New York goes all in on fantasy sports
Steve’s breakdown: Considering all the hanky-panky that went on with FanDuel and DraftKings, I bet there will be additional players in the mix. Check into these guys:
– DraftPot: Play without a salary cap. Draft anyone you want. I like DraftPot.
– StarsDraft *formerly Victiv: Now owned by the same company that owns PokerStars.
NEW YORK STATE: Gov. Cuomo legalized fantasy sports in the state on Wednesday, signing a bill that will allow betting to resume after months of battles between state officials and the companies that host the competitions.
It doesn’t, however, mean the end of Attorney General Eric Schneiderman’s fight against the biggest players in the industry.
“Today, the Governor has signed a bill that amends the law in order to legalize daily fantasy sports contests, with consumer protections for New York players,” Schneiderman said. “I will enforce and defend the new law. Our false advertising and consumer fraud claims for past misconduct by Draft Kings and Fan Duel will continue to move forward.”

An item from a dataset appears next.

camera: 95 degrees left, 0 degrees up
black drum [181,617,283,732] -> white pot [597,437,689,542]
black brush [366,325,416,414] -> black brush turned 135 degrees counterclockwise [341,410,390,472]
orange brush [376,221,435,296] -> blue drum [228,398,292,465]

The new bill does settle the argument about whether the games constituted illegal gambling, one of the Schneiderman’s key claims in a lawsuit.
The activities are now defined as games of chance.
The law requires fantasy sports companies to pay an annual fee of up to $50,000 with a 15 percent tax on their revenue.
It also bars anyone younger than 18 from playing and prohibits college and high school sports.
The tax is expected to bring in $4 million a year for education.
Companies must also provide introductory overviews for new players and reveal highly-experienced players.
“This bill will allow these companies to continue operating while ensuring fans have a safe environment to play in,” said Assemblyman Gary Pretlow (D-Mount Vernon) who sponsored the legislation.
In March, New York-based FanDuel and Boston-based DraftKings agreed to stop operations in New York pending the passage of a law that would resolve the ambiguity.
But under the stipulation with Schneiderman, they couldn’t start operating again until Cuomo signed the bill into law.
The law takes effect immediately.
But companies operating in the state before November can resume at once, but are required to register.
New companies need to get approvals and must register before starting operations.